We did a randomized controlled trial in which we assigned 5804 men (n=2804) and women (n=3000) aged 70-82 years with a history of, or risk factors for, vascular disease to pravastatin (40 mg/day; n=2891) or placebo (n=2913).  Baseline cholesterol concentrations ranged from 4.0 mmol/L to 9.0 mmol/L.  Follow-up was 3.2 years on average and our primary endpoint was a composite of coronary death, non-fatal myocardial infarction, and fatal or non-fatal stroke.  Analysis was by intention-to-treat.

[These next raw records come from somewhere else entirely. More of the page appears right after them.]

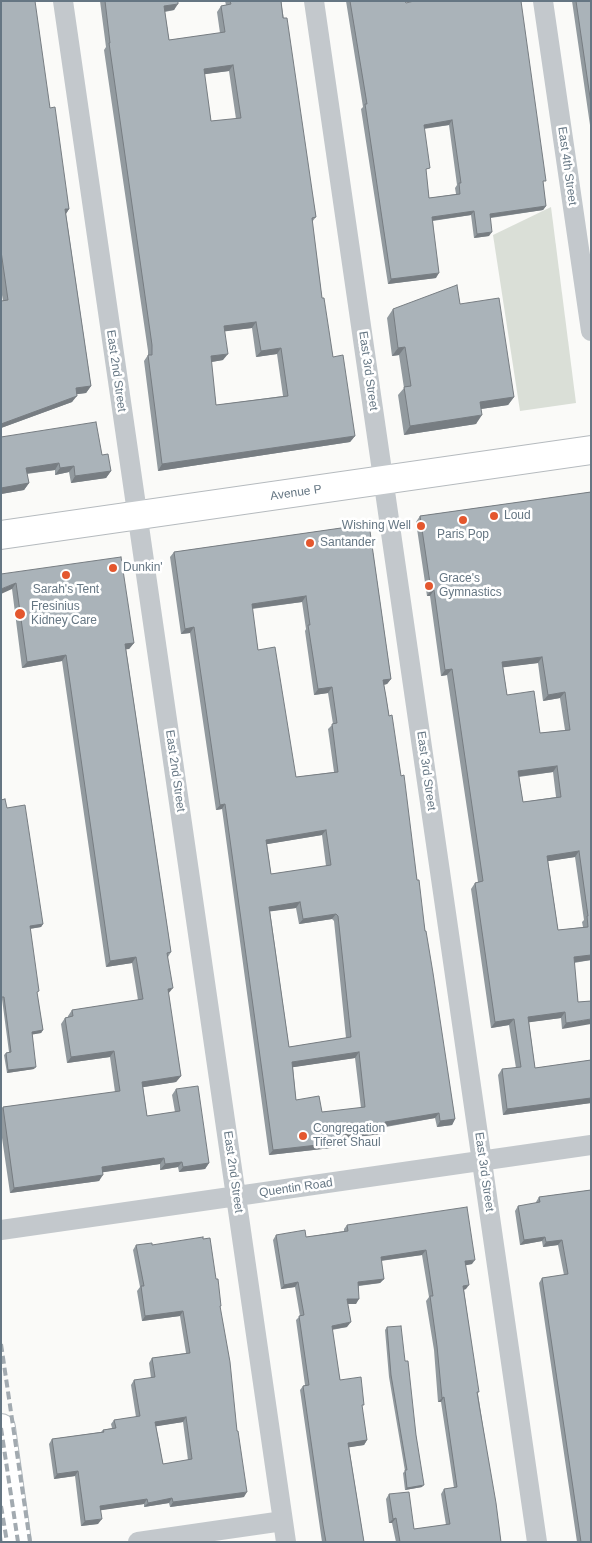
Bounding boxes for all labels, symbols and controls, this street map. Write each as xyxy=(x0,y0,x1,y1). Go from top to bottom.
street label: East 4th Street xyxy=(554,126,580,206)
street label: East 2nd Street xyxy=(103,329,129,413)
street label: East 3rd Street xyxy=(355,330,381,412)
street label: Avenue P xyxy=(269,482,323,504)
place label: Loud xyxy=(504,509,531,523)
marker: Loud xyxy=(488,510,500,522)
marker: Paris Pop xyxy=(457,514,469,526)
place label: Wishing Well xyxy=(342,519,411,533)
marker: Wishing Well xyxy=(415,520,427,532)
place label: Paris Pop xyxy=(437,528,489,542)
place label: Santander xyxy=(320,536,375,550)
marker: Santander xyxy=(304,537,316,549)
place label: Dunkin' xyxy=(123,561,163,575)
marker: Dunkin' xyxy=(107,562,119,574)
marker: Sarah's Tent xyxy=(60,569,72,581)
place label: Grace's Gymnastics xyxy=(439,572,502,600)
marker: Grace's Gymnastics xyxy=(423,580,435,592)
place label: Sarah's Tent xyxy=(33,583,99,597)
place label: Fresinius Kidney Care xyxy=(31,600,97,628)
marker: Fresinius Kidney Care xyxy=(13,607,27,621)
street label: East 2nd Street xyxy=(162,729,188,813)
street label: East 3rd Street xyxy=(413,730,439,812)
place label: Congregation Tiferet Shaul xyxy=(313,1122,385,1150)
street label: East 2nd Street xyxy=(220,1130,246,1214)
marker: Congregation Tiferet Shaul xyxy=(297,1130,309,1142)
street label: East 3rd Street xyxy=(471,1131,497,1213)
street label: Quentin Road xyxy=(258,1176,334,1200)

Pravastatin lowered LDL cholesterol concentrations by 34% and reduced the incidence of the primary endpoint to 408 events compared with 473 on placebo (hazard ratio 0.85, 95% CI 0.74-0.97, p=0.014).  Coronary heart disease death and non-fatal myocardial infarction risk was also reduced (0.81, 0.69-0.94, p=0.006).  Stroke risk was unaffected (1.03, 0.81-1.31, p=0.8), but the hazard ratio for transient ischemic attach was 0.75 (0.55-1.00, p=0.051).  New cancer diagnoses were more frequent on pravastatin than on placebo (1.25, 1.04-1.51, p=0.020).  However, incorporation of this finding in a meta-analysis of all pravastatin and all statin trials showed no overall increase in risk.  Mortality from coronary disease fell by 24% (p=0.043) in the pravastatin group.  Pravastatin had no significant effect on cognitive function or disability.

Pravastatin given for 3 years reduced the risk of coronary disease in elderly individuals.  PROSPER therefore extends to elderly individuals the treatment strategy currently used in middle-aged people.